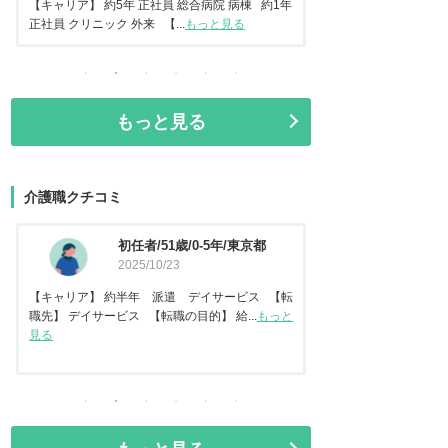
常勤 地域包括ケア病棟 【転...
もっと見る
正社員 美容クリニック 
もっと見る
介護職クチコミ
資格なし/20歳/0-5年/東京都
介護福
2025/10/14
都
2025
【キャリア】 約2年 正社員 倉庫内作業 【転
【キャリア】 約7年
職先】 特別養護老人ホーム 【転職の目...
もっと
【転職先】 有料老人ホ
見る
る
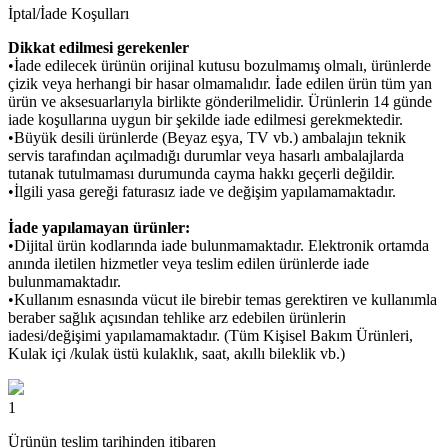
İptal/İade Koşulları
Dikkat edilmesi gerekenler
•İade edilecek ürünün orijinal kutusu bozulmamış olmalı, ürünlerde
çizik veya herhangi bir hasar olmamalıdır. İade edilen ürün tüm yan
ürün ve aksesuarlarıyla birlikte gönderilmelidir. Ürünlerin 14 günde
iade koşullarına uygun bir şekilde iade edilmesi gerekmektedir.
•Büyük desili ürünlerde (Beyaz eşya, TV vb.) ambalajın teknik
servis tarafından açılmadığı durumlar veya hasarlı ambalajlarda
tutanak tutulmaması durumunda cayma hakkı geçerli değildir.
•İlgili yasa gereği faturasız iade ve değişim yapılamamaktadır.
İade yapılamayan ürünler:
•Dijital ürün kodlarında iade bulunmamaktadır. Elektronik ortamda
anında iletilen hizmetler veya teslim edilen ürünlerde iade
bulunmamaktadır.
•Kullanım esnasında vücut ile birebir temas gerektiren ve kullanımla
beraber sağlık açısından tehlike arz edebilen ürünlerin
iadesi/değişimi yapılamamaktadır. (Tüm Kişisel Bakım Ürünleri,
Kulak içi /kulak üstü kulaklık, saat, akıllı bileklik vb.)
1
Ürünün teslim tarihinden itibaren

● ● ●

**WHAT YOU HAVE TO DO**
Could you retype every record exactly, leaving the pictures out?

**WRITTEN ANSWER**
常勤 地域包括ケア病棟 【転...
もっと見る
正社員 美容クリニック 
もっと見る
介護職クチコミ
資格なし/20歳/0-5年/東京都
介護福
2025/10/14
都
2025
【キャリア】 約2年 正社員 倉庫内作業 【転
【キャリア】 約7年
職先】 特別養護老人ホーム 【転職の目...
もっと
【転職先】 有料老人ホ
見る
る
İptal/İade Koşulları
Dikkat edilmesi gerekenler
•İade edilecek ürünün orijinal kutusu bozulmamış olmalı, ürünlerde
çizik veya herhangi bir hasar olmamalıdır. İade edilen ürün tüm yan
ürün ve aksesuarlarıyla birlikte gönderilmelidir. Ürünlerin 14 günde
iade koşullarına uygun bir şekilde iade edilmesi gerekmektedir.
•Büyük desili ürünlerde (Beyaz eşya, TV vb.) ambalajın teknik
servis tarafından açılmadığı durumlar veya hasarlı ambalajlarda
tutanak tutulmaması durumunda cayma hakkı geçerli değildir.
•İlgili yasa gereği faturasız iade ve değişim yapılamamaktadır.
İade yapılamayan ürünler:
•Dijital ürün kodlarında iade bulunmamaktadır. Elektronik ortamda
anında iletilen hizmetler veya teslim edilen ürünlerde iade
bulunmamaktadır.
•Kullanım esnasında vücut ile birebir temas gerektiren ve kullanımla
beraber sağlık açısından tehlike arz edebilen ürünlerin
iadesi/değişimi yapılamamaktadır. (Tüm Kişisel Bakım Ürünleri,
Kulak içi /kulak üstü kulaklık, saat, akıllı bileklik vb.)
1
Ürünün teslim tarihinden itibaren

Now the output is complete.